I have to start off, by saying I haven’t made a deep study of the field, or of Afterpay, and I’ve only taken a small position in it, but I’m puzzled, even astounded by some of the criticism. For example:
If it’s only 4%, that’s lower than the net interest margin that many banks collect by loaning out in which some of those loans are collateralized by real estate. If this is the case, watch out for this one in a recession. Please correct me if I’m wrong. 4% spread isn’t much when you don’t even do credit checks.
Afterpay is not collecting 4% per YEAR, like a bank loan!!!
They make 4% in six weeks! The customer pays ¼ up front, ¼ in two weeks, and ¼ two weeks later, and a final ¼ two weeks later. And then they put the money back to work.
Compounded, that comes to roughly 41% per year.
And it’s not usury because the customer doesn’t pay the 4%, the merchant pays them for the service they provide.
And wait, that’s not all!
If they get paid $4 on the whole purchase price of $100, but they get paid $25 up front, they are actually getting paid $4 on $75. That comes out to 5.3%!.
If you compound that, they are getting about 56% per year!
But wait, I’m not finished!
A third of the loan is only out for two weeks (and then they get it back to loan it out again), another third is out for four weeks, and a final third is out for six weeks. The average length of time the money is out is only four weeks . And I’m not making this up! Here’s what the company says: “Our entire receivables book has a weighted average duration of less than 30 days.”
Now four weeks goes thirteen times into a 52 week year. If you compound 5.3% thirteen times you get some really large numbers.
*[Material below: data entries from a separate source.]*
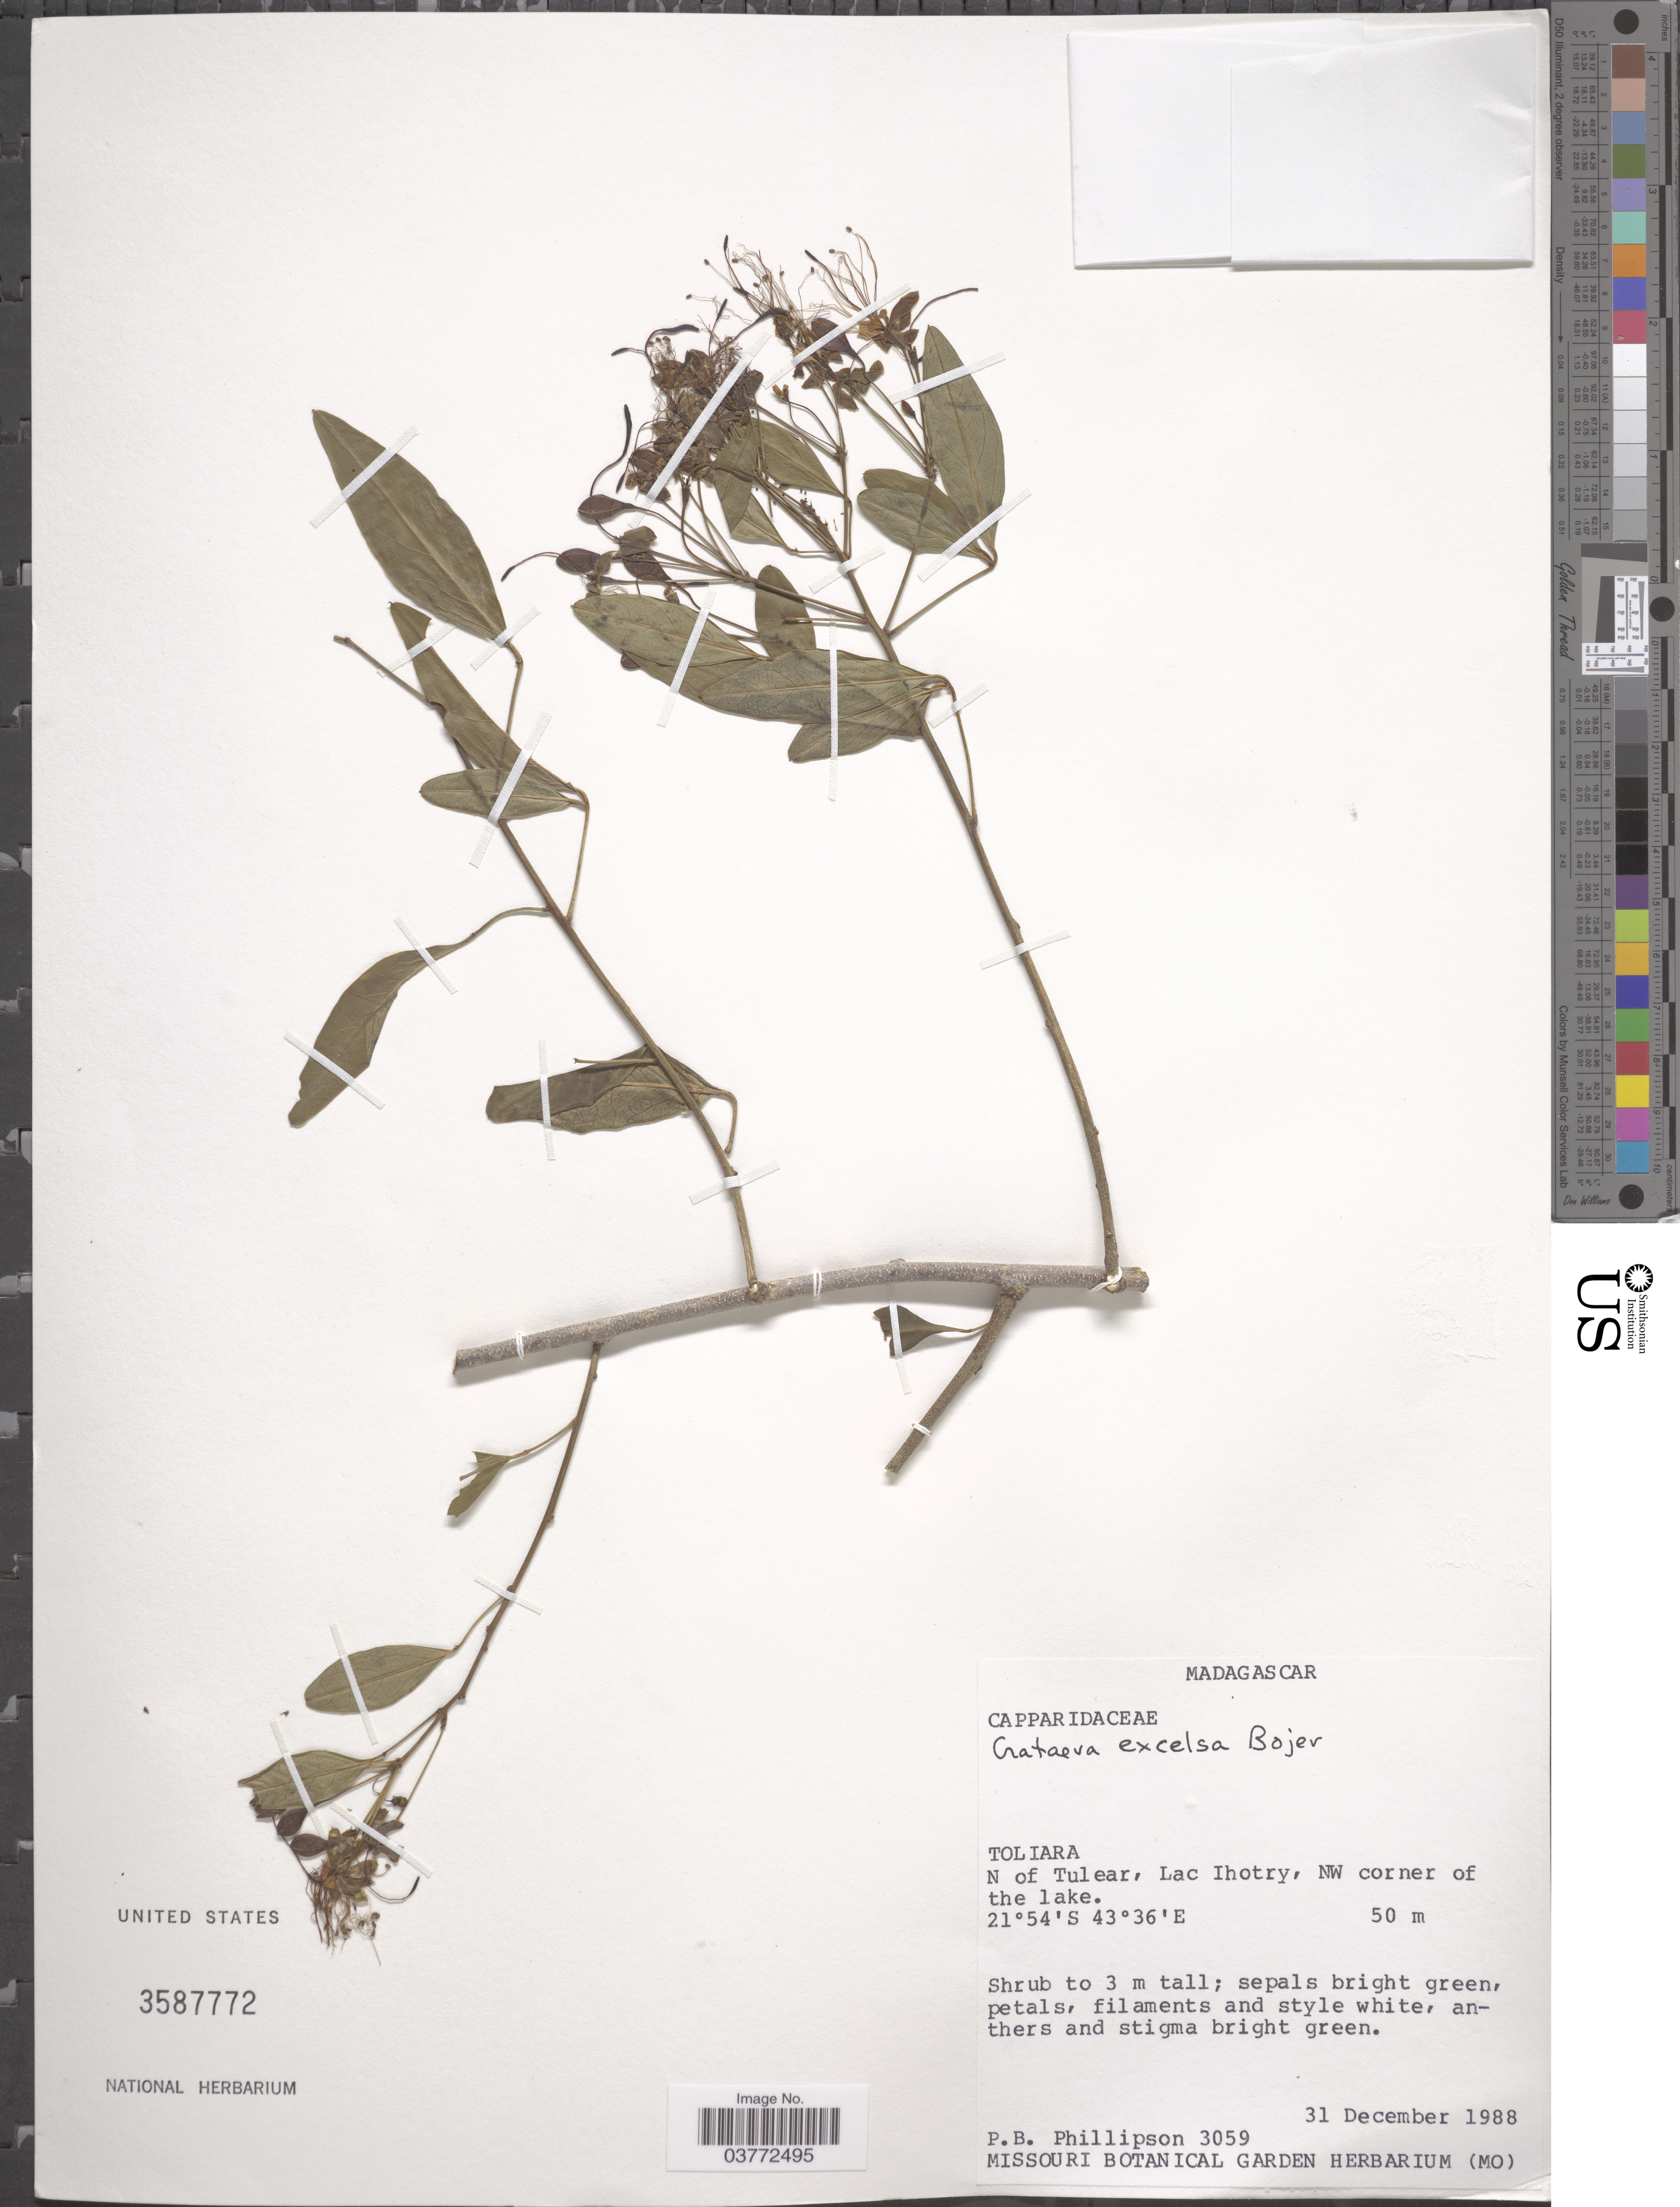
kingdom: Plantae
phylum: Tracheophyta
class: Magnoliopsida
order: Brassicales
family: Capparaceae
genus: Crateva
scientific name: Crateva excelsa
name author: Bojer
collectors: P. B. Phillipson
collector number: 3059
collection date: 1988-12-31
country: Madagascar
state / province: Atsimo-Andrefana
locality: N of Tulear, Lac Ihotry, NW corner of the lake.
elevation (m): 50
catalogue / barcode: US 3587772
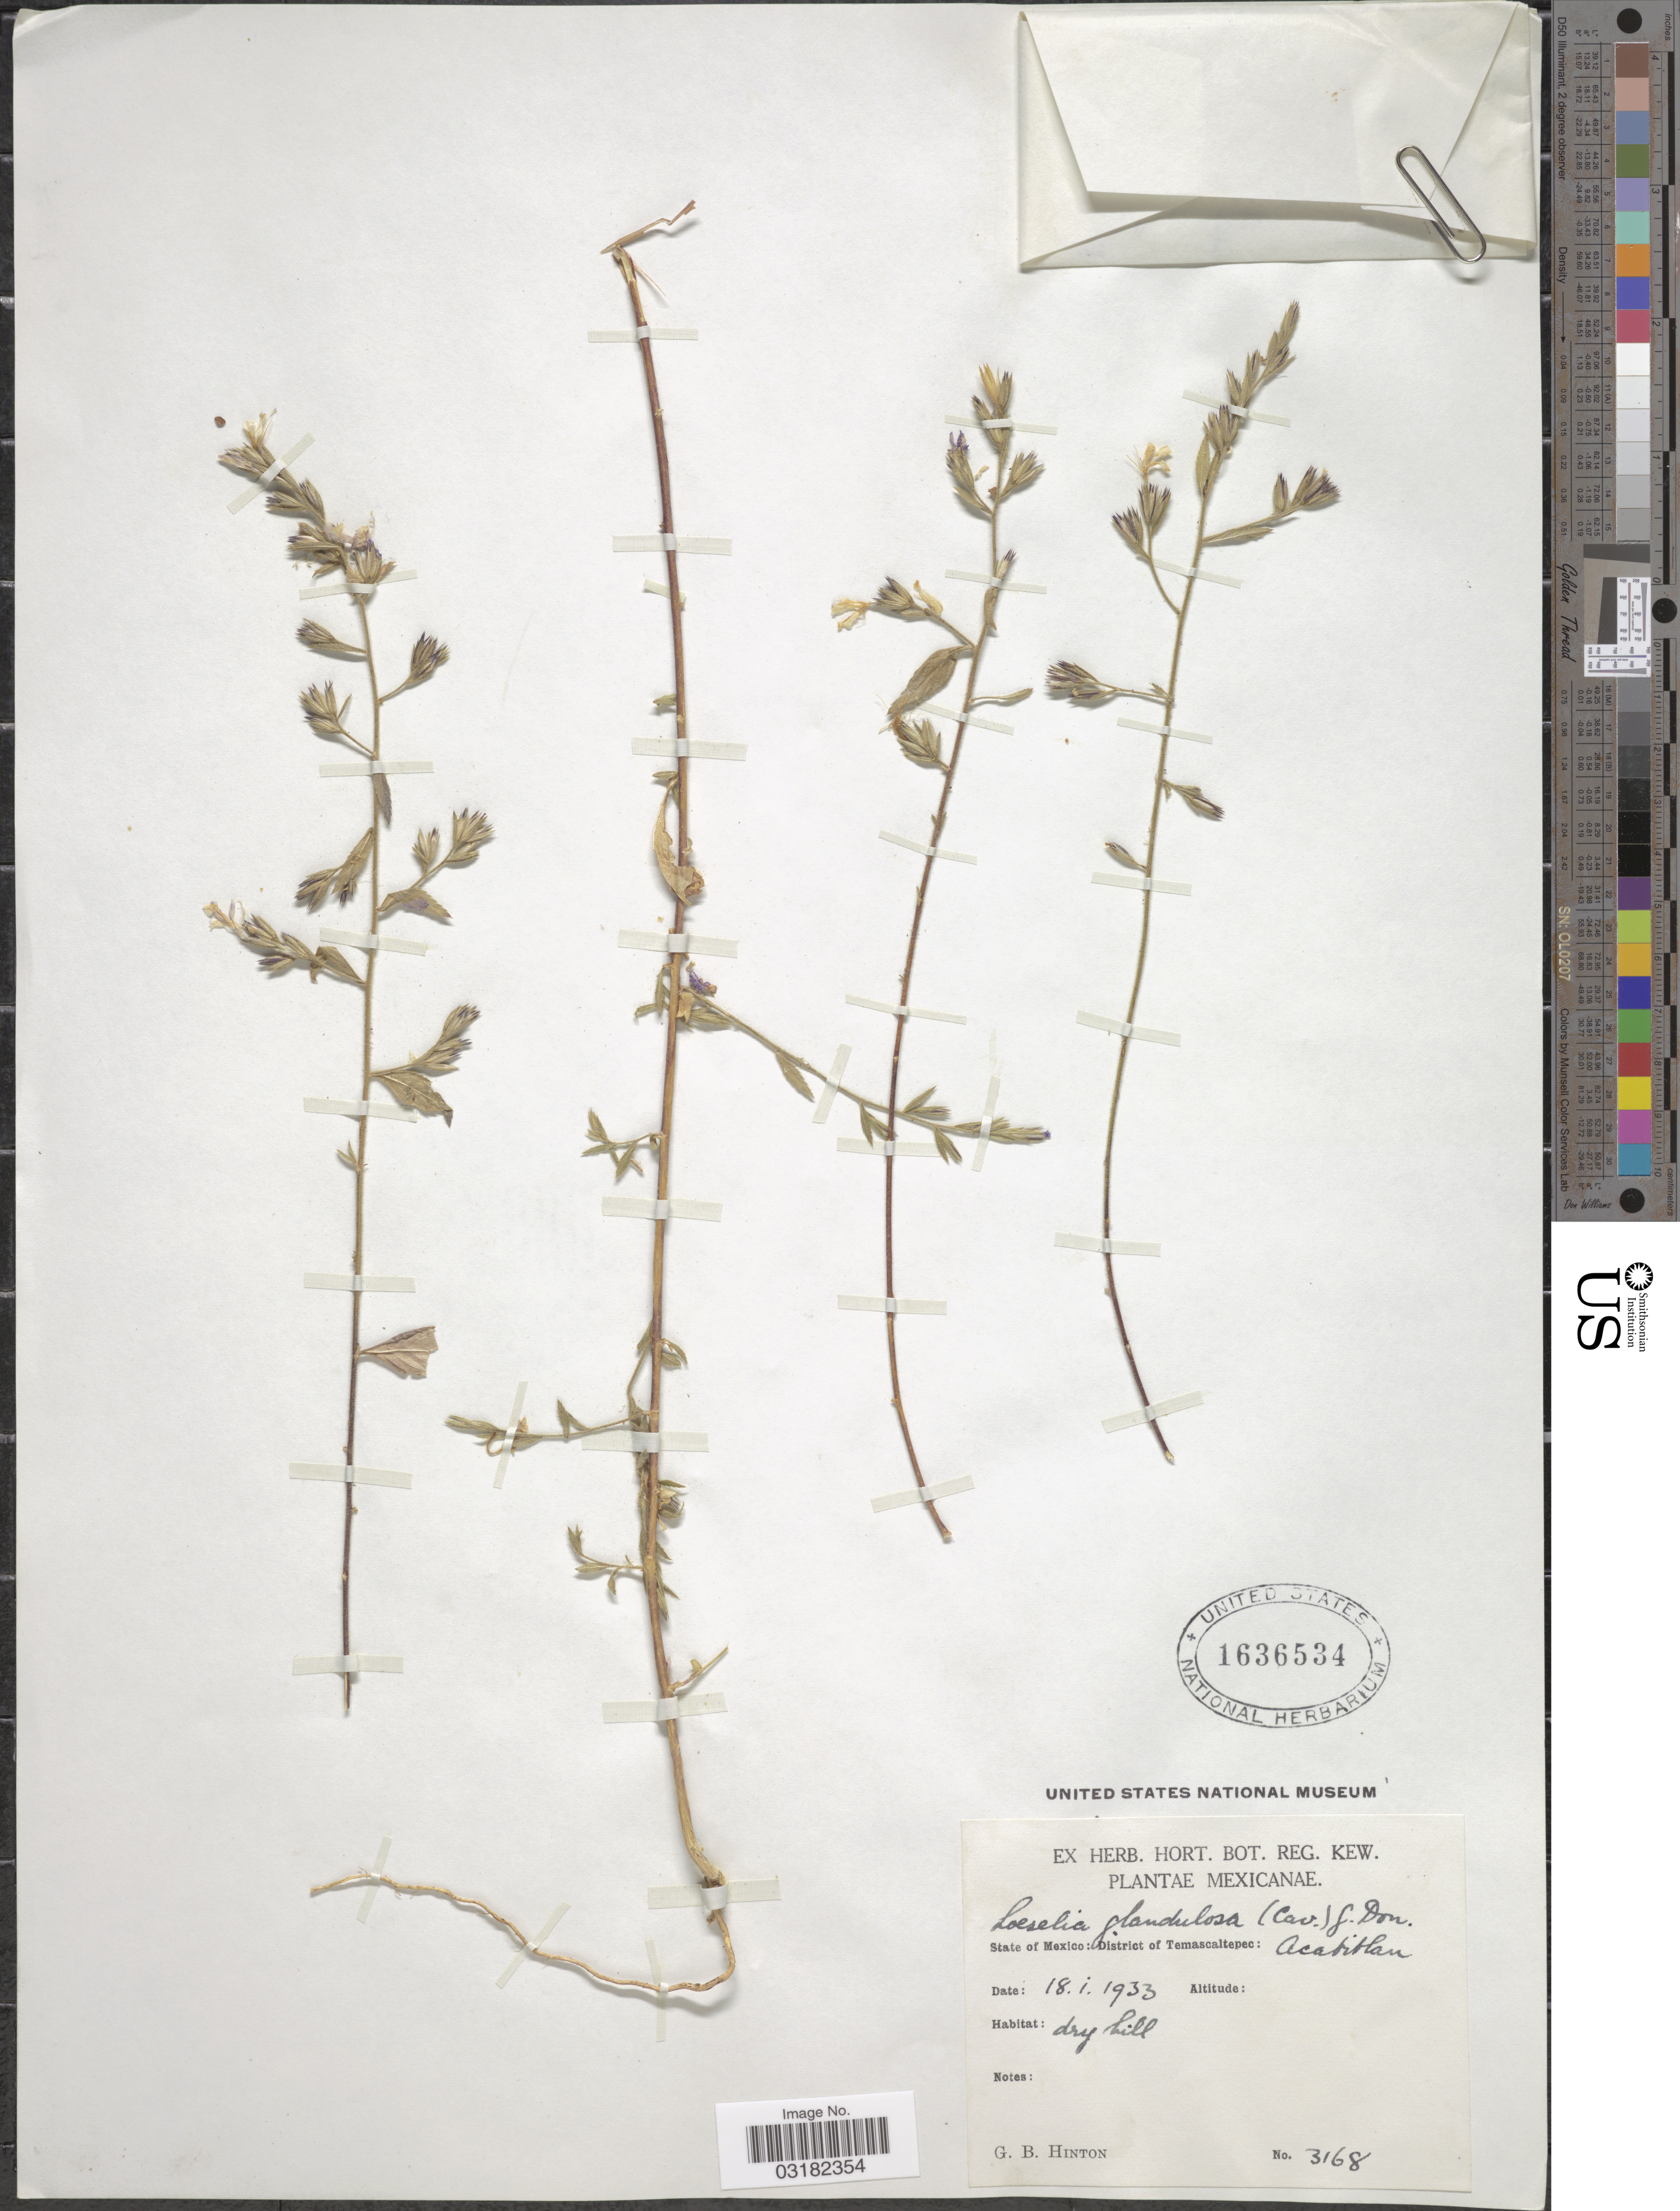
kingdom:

I get about 76% per year!!! Do you think that’s adequate?
And then misconception two: all the competition makes it impossible for Afterpay to succeed:
I am wondering how AP can compete with companies like Affirm (check your Walmart) or even Synchrony (they have large unit offering financing solutions for merchants). The margins in this business are really small. The typical scenario for 0% loan being merchant has to pay the fee covering the credit loss and profit. With AP not using credit bureaus, it is almost impossible to match the credit loss.
I believe (but haven’t personally verified) that the world’s biggest Buy-Now-Pay-Later (BNPL) operator is Klarna
Well let’s see:
2016 $ 37 million
2017 $ 561 million (+1405%)
2018 $ 2,200 million (+ 289%)
2019 $ 5,200 million (+ 140%)
Total Income (Revenue):
2016 $ 2 million
2017 $ 29 million (+1535%)
2018 $ 117 million (+ 302%)
2019 $ 252 million (+ 115%)
So we have:
Total revenue from $2 million in $252 million in three years…
Underlying sales from $37 million to $5,200 million in three years…
Clearly the competition is killing them! Or is it? This is nothing like a standard buy now pay later setup where the consumer pays more. This spreads virally. Customers tell their friends and their friends tell their friends.
I just puzzles me how people can say these things.